The definition of mode confinement in resonators has similar issues as those mentioned above for waveguides. However, there is an additional problem for resonators (it occurs for waveguides too, but seems to be less common): the confinement area of a resonator is sometimes claimed to be determined by the physical structure of the resonator (that is, all the light is assumed to be confined between the 'mirrors'). Although this may be acceptable for many resonators, it is often inaccurate for many designs for which a significant portion of the light may be supported outside the physical structure of the resonator. The same problem applies to waveguides in which the structural dimensions may be smaller than the field confinement.
In the field of nano-optics, concerns have been raised about the description of imaging approaches that “beat the diffraction limit” or “realize sub-diffraction-limit imaging.” A valid concern is that such terminology is sometimes used when the results are either barely below the diffraction limit or even slightly above it after appropriately accounting for everything (for example, the numerical aperture and the refractive index).
Several people have questioned whether terahertz plasmonics is indeed plasmonics. This is because at terahertz frequencies metals may contain a very low proportion of the total field energy, so that the unique characteristics typically associated with plasmonics may not be observable in many cases. The observed effects may be better described using other well-established terminology. This is not to say that this direction of research is uninteresting, only that care should be taken with the terminology used to describe it.
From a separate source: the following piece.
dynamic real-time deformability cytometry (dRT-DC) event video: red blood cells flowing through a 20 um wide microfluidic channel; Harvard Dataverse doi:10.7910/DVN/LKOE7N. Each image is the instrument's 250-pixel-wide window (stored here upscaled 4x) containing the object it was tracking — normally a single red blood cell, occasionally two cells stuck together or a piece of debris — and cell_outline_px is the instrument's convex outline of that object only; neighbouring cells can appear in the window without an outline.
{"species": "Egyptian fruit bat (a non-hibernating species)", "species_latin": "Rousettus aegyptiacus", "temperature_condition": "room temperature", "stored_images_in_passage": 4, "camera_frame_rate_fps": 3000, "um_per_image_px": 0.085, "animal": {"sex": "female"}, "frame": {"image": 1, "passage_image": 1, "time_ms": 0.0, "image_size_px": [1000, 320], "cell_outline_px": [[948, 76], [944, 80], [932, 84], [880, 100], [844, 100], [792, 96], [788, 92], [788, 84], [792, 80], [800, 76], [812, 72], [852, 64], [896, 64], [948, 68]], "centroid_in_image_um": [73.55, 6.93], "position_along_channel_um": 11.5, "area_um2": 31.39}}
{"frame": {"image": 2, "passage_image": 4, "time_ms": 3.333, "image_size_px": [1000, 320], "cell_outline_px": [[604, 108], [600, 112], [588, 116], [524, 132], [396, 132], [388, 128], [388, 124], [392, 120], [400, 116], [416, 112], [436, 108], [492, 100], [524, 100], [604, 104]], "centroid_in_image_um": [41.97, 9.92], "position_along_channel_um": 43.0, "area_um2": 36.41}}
Another problematic area is describing simple interference effects (such as the creation of constructive or deconstructive interference regions to form bright (1s) or dark (0s) spots) as active switching. Although interference effects in various structures may be useful, there are several reasons why it is inappropriate to classify well-known interference effects as active optical switching.
Finally, the issue of incorrect claims of breaking reciprocity in reciprocal structures is an ongoing one. It appears to be a persistent misunderstanding of the physical problem, particularly in relation to optical isolation and 'one-way' transmission mirrors. This problem is discussed in more detail in this issue's Commentary on page 579.
Although some of these issues are just related to using appropriate definitions, it is best to seek to be as accurate as possible, rather than making inaccurate statements, or, as one of our readers expressed it, “to make a good sell of particular research.” Naturally, all of us — authors, editors and referees — have our own part to play in ensuring that published science is as accurate as possible.